Since then, Treasury/Legacy Projects, as NASA calls these open projects nowadays, have yielded among the most successful and far reaching investigations of the cosmos ever made using public facilities.
About Robert Williams
Robert Williams is currently Astronomer Emeritus at Space Telescope Science Institute (STScI) in Baltimore, and Distinguished Osterbrock Professor at the University of California, Santa Cruz. From 1993-98 he served as Director of the Institute, which with Goddard Space Flight Center operates Hubble Space Telescope for NASA and ESA. Before assuming his present positions Williams spent 8 years in Chile as Director of the Cerro Tololo Interamerican Observatory, the national observatory of the U.S. in the southern hemisphere. Prior to that time he was Professor of Astronomy at the University of Arizona in Tucson for 18 years.

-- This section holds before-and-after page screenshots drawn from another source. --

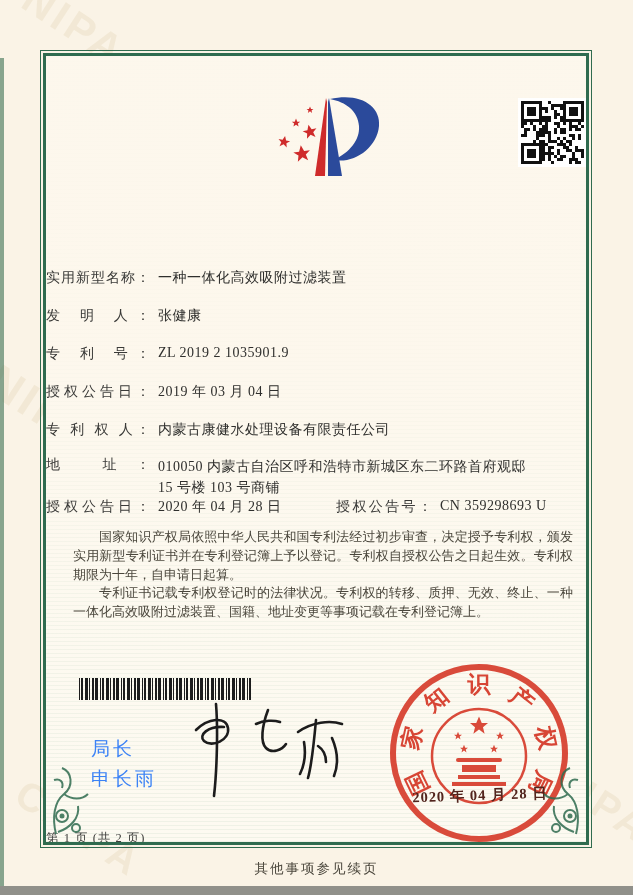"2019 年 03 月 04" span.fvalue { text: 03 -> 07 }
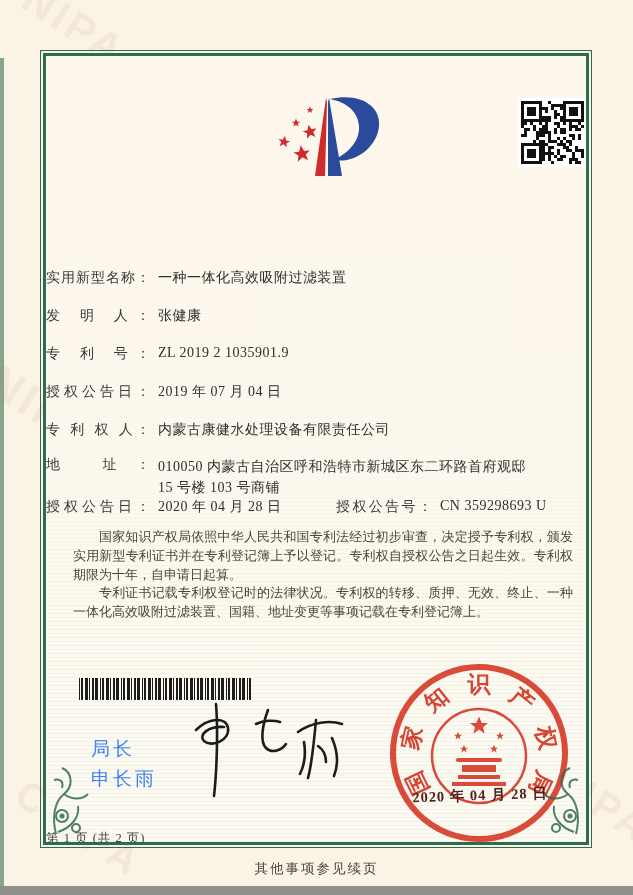"局长" .director-block { color: #3b82f6 -> #404040; font-size: 19px -> 15px }
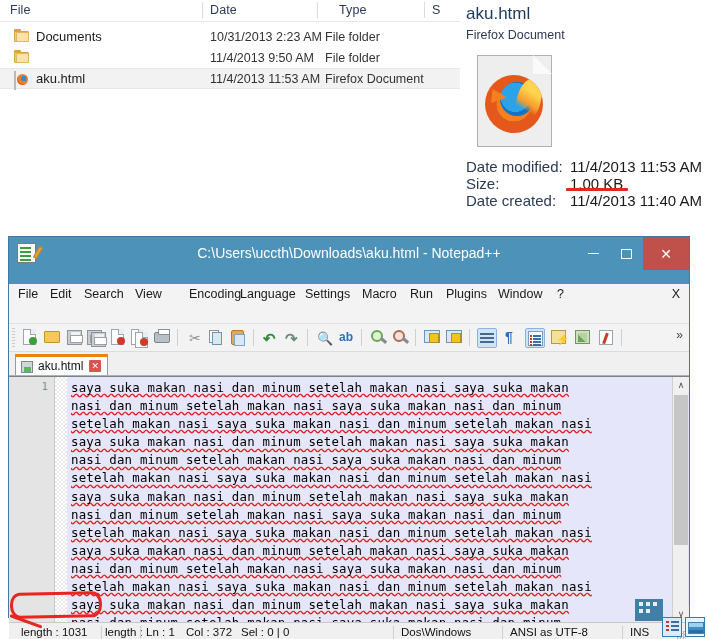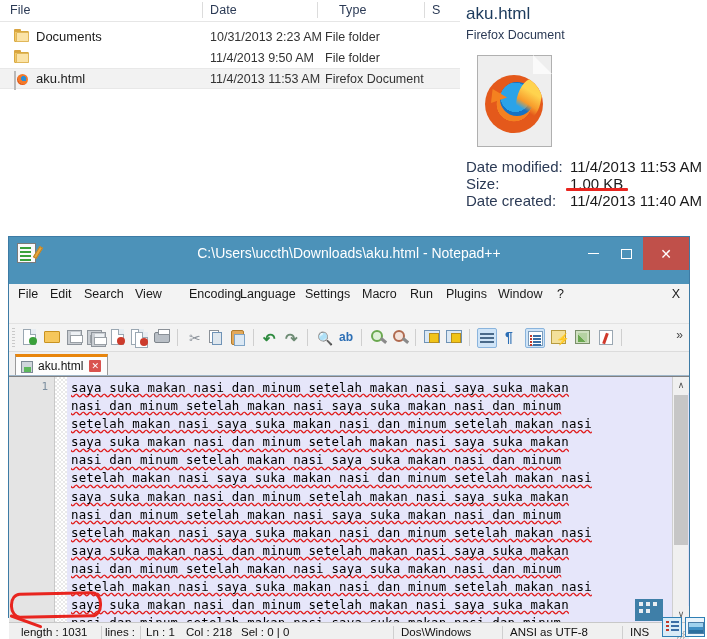"lines :" span.st-cell { text: lines -> length }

Dr. Williams' research specialties include novae, nebulae, and emission-line spectroscopy and analysis.
Williams received his undergraduate degree from the University of California, Berkeley in 1962, and a Ph.D. in astronomy from the University of Wisconsin in 1965. He was Senior Fulbright Professor at University College London from 1972-73, and received the Alexander von Humboldt Award from the German government in 1991. In 1998 he was awarded the Beatrice Tinsley Prize of the American Astronomical Society for his leadership of the Hubble Deep Field project, which revealed in remarkable detail the evolution of galaxies in the early universe. For this project he was awarded the NASA Distinguished Public Service Medal in 1999. Dr. Williams is an elected member of the American Academy of Arts & Sciences, and is a PastPresident of the International Astronomical Union. In 2016 he was awarded the Karl Schwarzschild Medal for career achievement in astrophysics by the German Astronomische Gesellschaft. He is a strong advocate for science education and has lectured around the world on astronomical discoveries and the importance of science in modern life.
He resides in Baltimore with his wife Elaine, a pediatric psychologist who specializes in the diagnosis and treatment of autism disorders, and they are co-founders of a non-profit organization in Baltimore that places adults with autism in the workplace.